M. Jacques Mézard , rapporteur . - C'est ainsi que cela se passe pendant l'accouchement ?

Mme Marie-Cécile Moulinier . - Oui. Avec la T2A, les consultations qui duraient une demi-heure sont passées à vingt minutes. Le même objectif de rentabilisation prévaut pour l'accouchement.

M. Jacques Mézard , rapporteur . - Les « doulas » pallient-elles à la carence des sages-femmes ?

Mme Marie-Cécile Moulinier . - C'est en effet une place que nous avons laissée vacante. Je suis sage-femme depuis trente-deux ans. Au début des années 1980, lorsque j'ai eu mon diplôme, nous ne pratiquions quasiment pas la péridurale. J'exerçais à Lyon dans une maternité à échelle humaine qui réalisait 1 300 accouchements par an. Lorsque nous avions trois accouchements, c'était une grosse journée.

M. Jacques Mézard, rapporteur. - Comment expliquez-vous la création de cette association de « doulas » ?

Mme Marie-Cécile Moulinier . - C'est un mouvement qui vient des Etats-Unis. Est-ce en lien avec les sectes ? Le phénomène est récent en France, il date des années 2005 à 2007. Si nous avions été plus présentes, il n'y aurait pas eu besoin d'accompagnantes à la naissance.

M. Bernard Saugey , vice-président. - Avez-vous quelque chose à ajouter ?

Mme Marie-Cécile Moulinier . - Les Témoins de Jéhovah refusent la transfusion sanguine, ce qui pose problème en cas d'hémorragie de la mère ou en cas d'incompatibilité Rhésus pour l'enfant. Nous avons toujours à disposition le numéro de fax ou de téléphone du procureur dans les maternités. Pendant l'intervention, les parents sont déchus de l'autorité parentale. Mais bien sûr, cela occasionne des frictions avec les parents.
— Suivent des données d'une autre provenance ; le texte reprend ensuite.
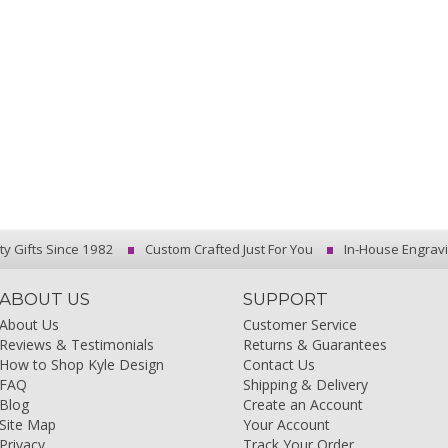
ty Gifts Since 1982
Custom Crafted Just For You
In-House Engrav
ABOUT US
SUPPORT
About Us
Customer Service
Reviews & Testimonials
Returns & Guarantees
How to Shop Kyle Design
Contact Us
FAQ
Shipping & Delivery
Blog
Create an Account
Site Map
Your Account
Privacy
Track Your Order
M. Jacques Mézard , rapporteur . - Cela est-il fréquent ?

Mme Marie-Cécile Moulinier . - Non. J'ai connu deux cas dans ma carrière.
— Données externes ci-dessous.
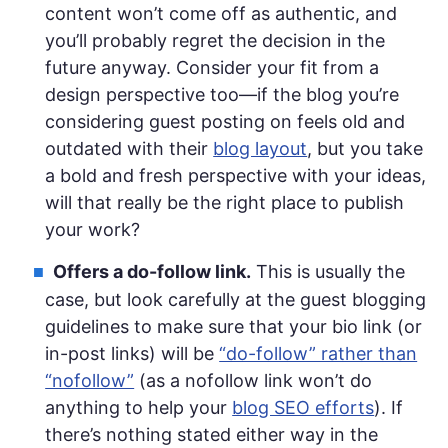
content won’t come off as authentic, and
you’ll probably regret the decision in the
future anyway. Consider your fit from a
design perspective too—if the blog you’re
considering guest posting on feels old and
outdated with their
blog layout
, but you take
a bold and fresh perspective with your ideas,
will that really be the right place to publish
your work?
Offers a do-follow link.
This is usually the
case, but look carefully at the guest blogging
guidelines to make sure that your bio link (or
in-post links) will be
“do-follow” rather than
“nofollow”
(as a nofollow link won’t do
anything to help your
blog SEO efforts
). If
there’s nothing stated either way in the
M. Jacques Mézard , rapporteur . - Si vous ne saisissez pas le procureur, la vie de l'enfant est en danger !

Mme Marie-Cécile Moulinier . - En effet. En cas d'hémorragie de la mère, on peut dans un premier temps faire appel au plasma. Mais pour les bébés, la transfusion est le seul moyen d'éviter l'ictère nucléaire.

M. Jacques Mézard , rapporteur . - La position des Témoins de Jéhovah a-t-elle varié ?
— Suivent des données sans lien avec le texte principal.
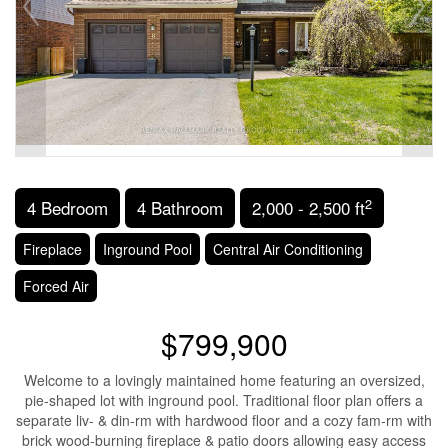
2
4 Bedroom
4 Bathroom
2,000 - 2,500 ft
Fireplace
Inground Pool
Central Air Conditioning
Forced Air
$799,900
Welcome to a lovingly maintained home featuring an oversized,
pie-shaped lot with inground pool. Traditional floor plan offers a
separate liv- & din-rm with hardwood floor and a cozy fam-rm with
brick wood-burning fireplace & patio doors allowing easy access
Mme Marie-Cécile Moulinier . - Pas à ma connaissance.

M. Alain Bissonnier, juriste du Conseil national de l'Ordre des sages-femmes . - Il n'existe pas de faits avérés de sages-femmes participant à des mouvements sectaires. Les chambres disciplinaires de l'Ordre des sages-femmes ont été amenées récemment à sanctionner deux sages-femmes que l'on peut soupçonner de dérive sectaire dans leur pratique, mais elles n'ont jamais avoué qu'elles participaient à des mouvements sectaires. Nous connaissons un groupe de professionnelles soupçonnées, en Suisse, à proximité de la frontière. La sage-femme qui a été sanctionnée exerce maintenant dans ce pays. Nous avons alerté nos correspondants helvétiques. Et nous sommes particulièrement attentifs au cas évoqué dans l'Ariège.

De manière générale, le code de déontologie encadre la pratique et nous sommes juridiquement bien armés. Mais il y a plus de 800 000 naissances par an en France et, lorsque la vie apparaît, la sensibilité de chacun joue un rôle important dans les demandes des uns et des autres. Les difficultés des sages-femmes viennent surtout de la demande des parents et des couples dont les « projets de naissance » sont parfois incompatibles avec les règles de bon exercice et de fonctionnement des maternités.

Globalement cependant, les sages-femmes sont peu concernées par les mouvements sectaires. Ce sont plus les pratiques des populations auxquelles elles ont affaire qui sont susceptibles de mettre en danger la vie de la mère et de l'enfant.